Games against the Chargers always make me nervous. For whatever reason, the Patriots rarely seem to have “normal” game against them, and today’s game certainly didn’t buck that trend. All week long I felt a bit uneasy about this one. It was a classic trap game. We had a big “feel good” win against Baltimore last week and our matchup with Randy Moss next week. The Chargers had looked incredibly disjointed and I could easily see our young team getting overconfident and blowing the game. Tie in the fact that this game was on the road and that San Diego had the firepower to potentially carve up our secondary, and I was optimistic, but preparing for the worst.
As it turns out, except for a solid third quarter drive in which the Patriots killed some serious clock and extended their lead to 20-3, there werent’ many moments where the Patriots looked all that good. Thankfully, on a day where San Diego was flat-out awful, “not that good” was enough for a win. Some observations…
Special Teams comes up big again – Obviously the big story will be the Chargers’ false start penalty which turned a 45 yard field goal into a 50 yarder, which was subsequently missed. However, enough can’t be said for New England’s special teams. The Ghost came up big, nailing all three of his field goals. While they didn’t have any big “game changing” plays like in weeks past, this continues to be an area of strength for the Pats.
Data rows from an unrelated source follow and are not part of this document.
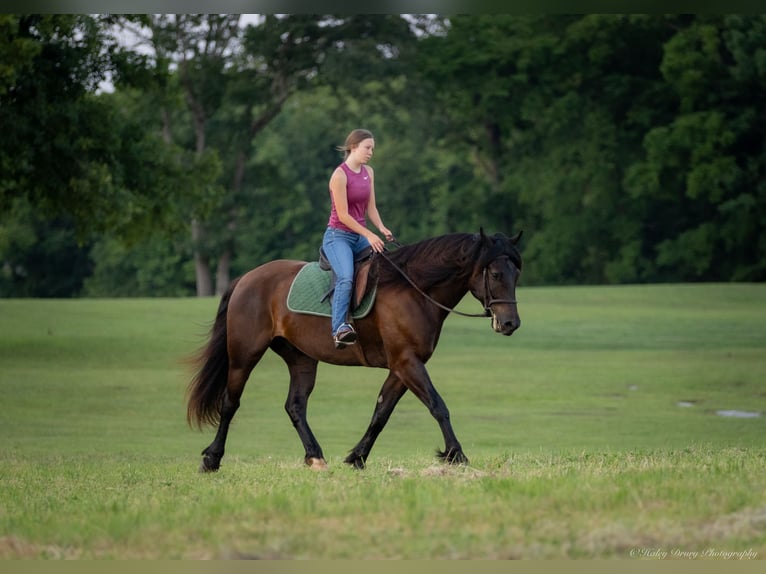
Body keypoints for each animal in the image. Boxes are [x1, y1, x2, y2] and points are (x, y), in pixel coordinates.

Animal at [188, 230, 520, 472]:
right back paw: (212, 459)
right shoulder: (408, 363)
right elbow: (438, 406)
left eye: (515, 274)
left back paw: (315, 456)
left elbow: (381, 413)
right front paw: (456, 454)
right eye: (495, 274)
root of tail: (246, 278)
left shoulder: (401, 367)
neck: (412, 290)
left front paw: (357, 457)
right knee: (230, 403)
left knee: (295, 406)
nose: (510, 323)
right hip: (244, 355)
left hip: (301, 359)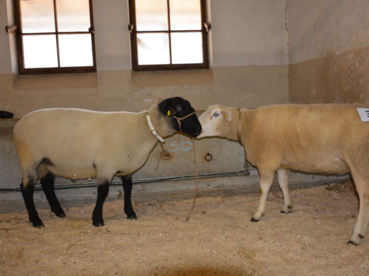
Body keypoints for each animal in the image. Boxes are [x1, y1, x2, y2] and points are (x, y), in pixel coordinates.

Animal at [13, 97, 201, 229]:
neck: (144, 128)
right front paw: (97, 219)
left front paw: (130, 213)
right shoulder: (105, 166)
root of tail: (17, 125)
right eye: (180, 109)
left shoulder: (126, 166)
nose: (199, 130)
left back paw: (58, 211)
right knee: (26, 188)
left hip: (47, 162)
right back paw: (36, 220)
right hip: (30, 159)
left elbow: (128, 189)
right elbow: (103, 192)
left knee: (46, 184)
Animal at [197, 104, 368, 246]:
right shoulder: (281, 162)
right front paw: (287, 206)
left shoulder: (267, 162)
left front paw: (258, 213)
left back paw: (356, 235)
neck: (246, 124)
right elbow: (283, 183)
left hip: (359, 162)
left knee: (364, 196)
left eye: (216, 114)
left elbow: (263, 189)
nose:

Heads in the game – There were certainly a plethora of mistakes by the Chargers, but to the Patriots’ credit, they were alert enough to capitalize on those opportunities. The Bolts fumbled four times, and the Patriots recovered all three that they had a legitimate chance at. When Richard Goodman thoughtlessly tossed the ball away after making his catch, James Sanders was all over it. When Jacob Hester didn’t think to go after the botched lateral pass, Rob NInkovich did. Again, a lot will be made of San Diego’s utter stupidity, but New England deserves some credit for being alert enough to make the Chargers pay for those mistakes.
Merriweather not backing down – Brandon Merriweather certainly doesn’t seem to be intimidated by his $50k fine from last week’s hit against Todd Heap. Merriweather absolutely nailed (cleanly) Patrick Crayton in the 1st quarter when he caught a ball over the middle.
Tight Ends make a difference – When the Patriots needed to move the ball down field, Aaron Hernandez was once again Brady’s man. When New England needed a big play in the red zone, it was Big Rob Gronk hauling in the team’s first TD pass. In a game in which Welker and Branch largely struggled, it was the rookies who kept the offense alive.
O-line Exposed – Brady had managed to keep his jersey clean for most of the first five games. In fact, the offensive line had done such a good job, that I had actually begun contemplating whether or not the Patriots should even play Logan Mankins should he sign his tender in a few weeks. Needless to say, after the mauling that Brady received today, I’ll be very happy to see Mankins back on the field, regardless of whether I think he’s a whiner.
Pass Rush looking strong – Perhaps the biggest concern heading into this season was New England’s ability to generate a pass rush. This was an area that the team really struggled at last year and there didn’t seem to be much done to address it. Well, it turns out that even without Ty Warren, the Patriots front seven have been able to pressure opposing QB’s. Today they looked especially good, piling up two sacks and lots of hurries on Philip Rivers. Now if only the supposedly “strong” secondary that this team was supposed to have would show up…
Yet another blown 4th and short – After New England’s 4th and 2 debacle against the Colts last season, I thought Belichick’s decision to go for the kill on 4th and 1 from his own 49 was interesting. On one hand, if the Patriots get that yard, the game is essentially over. If they punt, there’s a decent chance that the Chargers move down the field and tie the game on a field goal. If they went for it and failed to convert, there was the very scary possibility that San Diego could go 49 yards in two minutes and score the game-winning touchdown.
Personally, I was totally for the decision to go for it on 4th and 1 , just like I was for the Indy 4th and 2. However, like last season I did not like the play call at all. In today’s situation, moving the ball backwards to BJGE essentially meant that he would have to gain about three yards on the play. San Diego was all over him and actually knocked him for a loss. I also didn’t particularly like the decision to have Woodhead run the ball on 2nd and 2 on that same drive. I’m a huge fan of Danny, but in that situation, I think going to a power back in that situation would have been more effective than the 5′ 7 and 3/4″ Woodhead. Thankfully, the Pats won and none of this matters.
The big question – The Pats escaped San Diego with a win and are sitting pretty at 5-1, tied with the Jets atop the AFC East and AFC in general. What’s really got me worried though is Patrick Chung’s knee injury. Chung has been a huge playmaker for this team and losing him would be a big blow to both this season and his development as a player. Fingers crossed, my friends.